More than ten years after al-Qaeda terrorists killed nearly 3,000 innocent Americans at the World Trade Center, the Pentagon, and in Pennsylvania, terrorists continue to focus on attacking commercial aircraft as a prime target. As demonstrated by Umar Farouk Abdulmutallab’s Christmas Day 2009 attack on Detroit-bound Northwest Airlines Flight 253, TSA and other Department of Homeland Security (DHS) agencies must constantly work to improve passenger screening technologies and processes to respond to and stay ahead of evolving threats posed by our skillful and adaptive enemy. While advanced imaging technology and enhanced pat-down procedures are necessary today to protect American travelers, rigorous oversight and privacy protections must be in place. The Committee conducts robust oversight of TSA’s deployment of technology and implementation of processes and procedures related to passenger screening. This includes oversight of TSA’s transition away from a one-size-fits-all approach to passenger screening through programs such as TSA Pre✓™.
DHS/TSA also work to secure cargo carried aboard passenger and all-cargo aircraft.

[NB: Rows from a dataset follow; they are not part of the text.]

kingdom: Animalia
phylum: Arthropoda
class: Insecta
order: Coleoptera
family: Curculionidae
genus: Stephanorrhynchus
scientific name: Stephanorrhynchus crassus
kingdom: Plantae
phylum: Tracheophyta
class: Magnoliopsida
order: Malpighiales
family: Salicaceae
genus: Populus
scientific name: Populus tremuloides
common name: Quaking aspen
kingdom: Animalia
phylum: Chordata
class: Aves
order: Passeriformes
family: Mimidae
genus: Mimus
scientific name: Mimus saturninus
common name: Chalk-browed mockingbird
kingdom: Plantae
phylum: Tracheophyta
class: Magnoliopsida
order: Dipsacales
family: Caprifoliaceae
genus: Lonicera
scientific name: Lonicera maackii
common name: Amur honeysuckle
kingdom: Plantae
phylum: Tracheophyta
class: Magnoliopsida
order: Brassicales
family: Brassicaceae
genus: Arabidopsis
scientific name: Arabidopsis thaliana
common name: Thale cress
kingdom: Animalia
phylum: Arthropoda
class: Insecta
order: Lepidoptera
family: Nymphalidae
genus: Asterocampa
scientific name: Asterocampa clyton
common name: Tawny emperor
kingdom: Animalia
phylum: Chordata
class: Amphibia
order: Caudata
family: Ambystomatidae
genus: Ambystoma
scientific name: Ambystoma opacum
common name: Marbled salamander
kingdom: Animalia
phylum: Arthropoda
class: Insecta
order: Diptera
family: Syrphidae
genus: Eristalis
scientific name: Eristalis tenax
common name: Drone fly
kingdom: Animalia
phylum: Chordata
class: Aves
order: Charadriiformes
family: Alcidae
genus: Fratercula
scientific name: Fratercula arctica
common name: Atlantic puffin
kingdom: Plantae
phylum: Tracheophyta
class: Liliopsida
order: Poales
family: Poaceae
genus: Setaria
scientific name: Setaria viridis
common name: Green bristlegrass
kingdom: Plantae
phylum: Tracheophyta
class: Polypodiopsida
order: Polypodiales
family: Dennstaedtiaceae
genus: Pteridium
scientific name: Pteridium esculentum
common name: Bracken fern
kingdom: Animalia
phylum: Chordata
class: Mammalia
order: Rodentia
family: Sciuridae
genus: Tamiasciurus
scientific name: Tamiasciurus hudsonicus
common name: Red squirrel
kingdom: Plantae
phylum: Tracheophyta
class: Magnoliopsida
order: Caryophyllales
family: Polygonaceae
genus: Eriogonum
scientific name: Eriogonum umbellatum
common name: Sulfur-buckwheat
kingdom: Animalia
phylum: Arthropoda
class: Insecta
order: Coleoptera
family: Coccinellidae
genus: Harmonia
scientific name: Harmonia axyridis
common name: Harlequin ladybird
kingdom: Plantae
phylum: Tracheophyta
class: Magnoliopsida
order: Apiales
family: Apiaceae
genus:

In an October 2010 attempted terrorist attack, two explosive devices originating in Yemen were identified and located aboard U.S.-bound cargo planes in the United Kingdom and Dubai. Although disrupted by U.S. and foreign partners through excellent intelligence and law enforcement efforts, the plot raised concerns about the effectiveness of current air cargo security measures for inbound aircraft. The Committee, through its oversight of TSA, will continue to examine the risks and consequences of terrorist attacks on passenger and all-cargo aircraft, as well as the development of cost-effective, intelligence-driven, and risk-based security measures to reduce those risks.